Funny, he hadn’t thought about that at the time. Now that he did, he was pretty sure she hadn’t been wearing any makeup. Her squarish face was pretty, yes, in a wholesome fashion, her mouth pleasingly plump and dusky rose, nose short and, well, neither wide nor narrow, blunt nor pointed. Her brows were straight, short dashes of red-brown above round eyes that were definitely her best feature. An odd golden color mottled with specks of green and blue, they were rimmed with thick lashes much brighter and lighter than her brows. He’d had the strange sensation of waking up to find those eyes gazing at him from the next pillow, their red-gold lashes sparkling with morning light. He wondered what she’d be like in bed.

He always wondered what they’d be like in bed. That’s what kept him moving on, what made him one of the hottest top ten bachelors in the nation, according to the press, that and the millions he had stashed away. He didn’t fool himself that his appeal to the opposite sex was strictly personal, and while he was definitely not above taking advantage of the appeal of his millions, it secretly rankled, just a bit, that his luck with women had improved so phenomenally once his business had taken off. Maybe Charly was his chance to put that old hang-up to rest. Maybe that was why he’d invented a new identity for himself on the spur of the moment.
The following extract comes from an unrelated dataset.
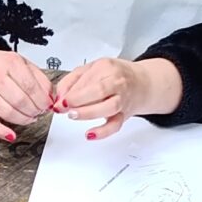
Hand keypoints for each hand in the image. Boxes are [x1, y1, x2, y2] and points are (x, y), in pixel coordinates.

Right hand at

Something had told him that Charlene Michman Bellamy would run from D. K. Rudell. So he’d be Darren Rudd and let her run to him instead. It would be a new experience, and new experience, after all, was the name of the game, wasn’t it? Same old same old got boring all too quickly, especially these days. Yeah, it was worth five hundred bucks and more just to see if plain Darren Rudd could pull it off.

Stevens had worried that she might be running a scam, that she might not be who she said she was or soliciting funds for anything other than her own use, but Darren didn’t believe it for a minute. She was much too genuine, this Charly. She might be, in fact, the most genuine article he’d ever come across. He shook his head, wondering why that mattered, why it intrigued. But in the end, he didn’t really care: the game was in play, and, as always, he intended to win.